Description of the task: In the entries below, find the line with "30: (821, 2)", then set it down exactly along with each line after it to the end, skipping any pictures.

Collected data
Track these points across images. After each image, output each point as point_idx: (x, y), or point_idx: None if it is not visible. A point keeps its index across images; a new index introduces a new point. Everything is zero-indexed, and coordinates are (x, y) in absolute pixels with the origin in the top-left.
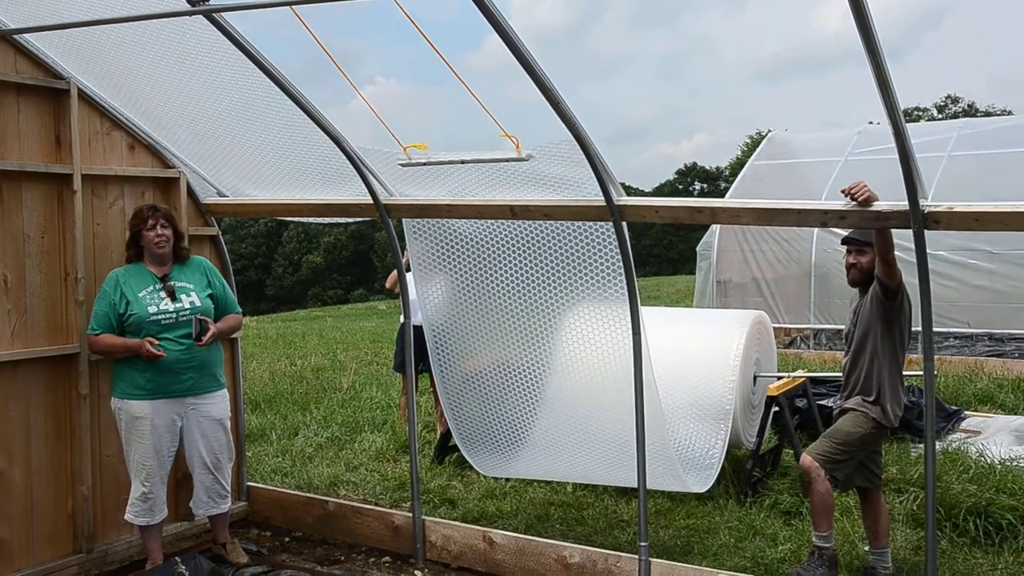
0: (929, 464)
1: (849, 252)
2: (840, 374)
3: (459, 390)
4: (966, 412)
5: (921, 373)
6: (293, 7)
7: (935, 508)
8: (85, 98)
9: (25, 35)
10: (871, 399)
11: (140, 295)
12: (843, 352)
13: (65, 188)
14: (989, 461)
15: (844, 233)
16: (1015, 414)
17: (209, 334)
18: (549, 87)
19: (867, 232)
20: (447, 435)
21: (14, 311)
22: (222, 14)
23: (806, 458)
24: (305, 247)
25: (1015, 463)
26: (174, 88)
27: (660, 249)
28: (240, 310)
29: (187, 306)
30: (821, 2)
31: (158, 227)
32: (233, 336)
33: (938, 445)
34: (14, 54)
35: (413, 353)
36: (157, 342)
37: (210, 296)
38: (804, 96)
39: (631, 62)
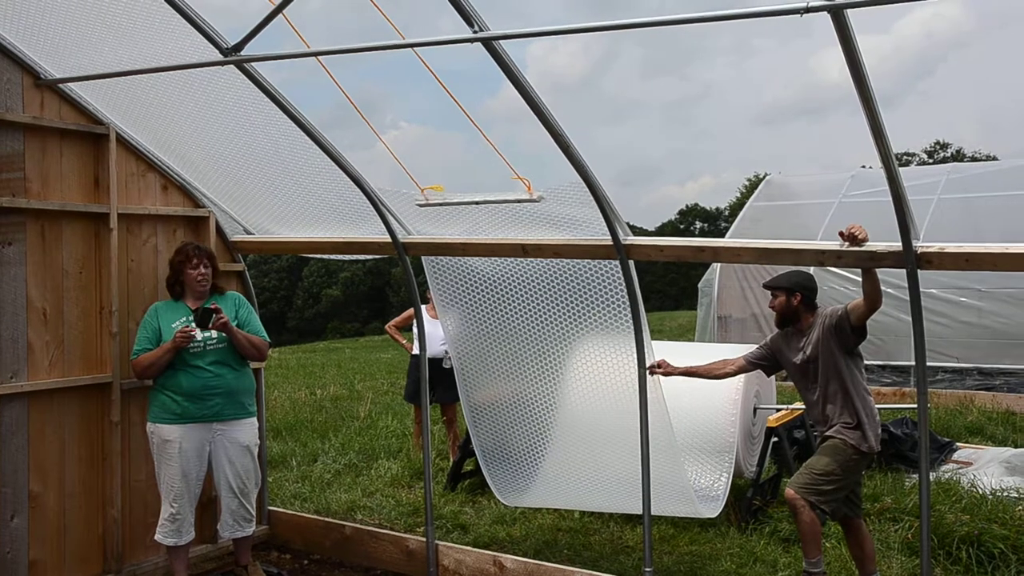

Solution to this problem:
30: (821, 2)
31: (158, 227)
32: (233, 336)
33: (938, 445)
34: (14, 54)
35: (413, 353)
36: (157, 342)
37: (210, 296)
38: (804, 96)
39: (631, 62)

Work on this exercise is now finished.